Как зверь, бросился на нее с кулаками.
— Молчи!.. тварь!.. гадина!..
— Бейте!.. бейте!.. нате!.. Бейте меня... Ведь вам только и осталось...
И, роняя все ниже и ниже золотую головку, она рвалась сквозь рыдания:
— Это ужас, не жизнь... Давно бы бросила, ушла... но ребенок... ему нужен отец... и... еще... я... тебя... сердце раз...рывается... от... любви к тебе... от без... граничной...
Над молчаливой степью стояла молчаливая тьма, и в темноте на черном кургане ворочался и хрипел черный человек.
— Слышь... подожди... постой... перевяжи... ничего не будет, чха-а-а.
Шершавый полынок, не видимый в темноте, стал остро пахнуть кровью.
— По...ст...хх...о-ой!..
Никого не было.
Потухли белевшие пятна домов, и на их месте зажглись разрозненные огоньки. Как последняя надежда, узенько кровавился потухающий след ушедшей зари. Над станцией голубовато вздулось зарево.

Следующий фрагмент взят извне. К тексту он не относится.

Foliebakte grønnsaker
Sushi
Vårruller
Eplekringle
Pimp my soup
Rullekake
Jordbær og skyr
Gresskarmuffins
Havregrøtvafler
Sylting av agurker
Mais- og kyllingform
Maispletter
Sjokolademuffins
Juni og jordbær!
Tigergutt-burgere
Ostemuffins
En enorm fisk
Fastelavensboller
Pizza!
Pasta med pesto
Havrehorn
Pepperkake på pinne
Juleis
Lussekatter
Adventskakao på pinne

Сцепив зубы, опираясь на локоть, Захарка искаженно смотрел в темноту, с которой слилась уходящая, покачивающаяся фигура, крепко зажимая бок, и пальцы все больше и больше влажнели теплой липкой влажностью.

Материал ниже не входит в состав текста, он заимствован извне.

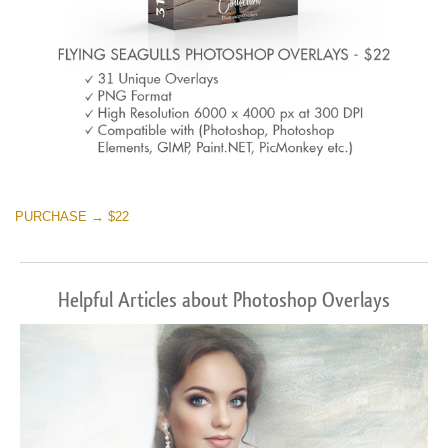
PURCHASE → $22
Helpful Articles about Photoshop Overlays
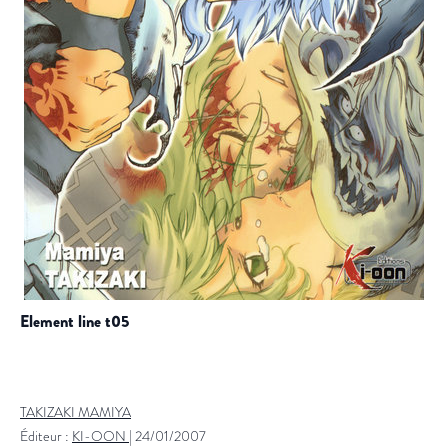
element line t05
TAKIZAKI MAMIYA
Éditeur :
KI-OON
|
24/01/2007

Попробовал закричать; во рту, пузырясь, только захрипело, и кругом — покойное молчание да разбросаны во тьме огни.
— А ггххх... по...мирать...
С раздувающимися ноздрями, с глазами, в которых — только зверь, опираясь о шершавый полынок и зажимая рану, он, злобно хрипя, попробовал встать. Все поплыло: и темнота и дальние огни и сверлящая, разрывающая боль в груди, и он опять приник к шершавому, остро пахнущему кровью полынку, как раненый матерый волк, у которого зеленовато блестят глаза не то от боли, не то от бессильной злобы.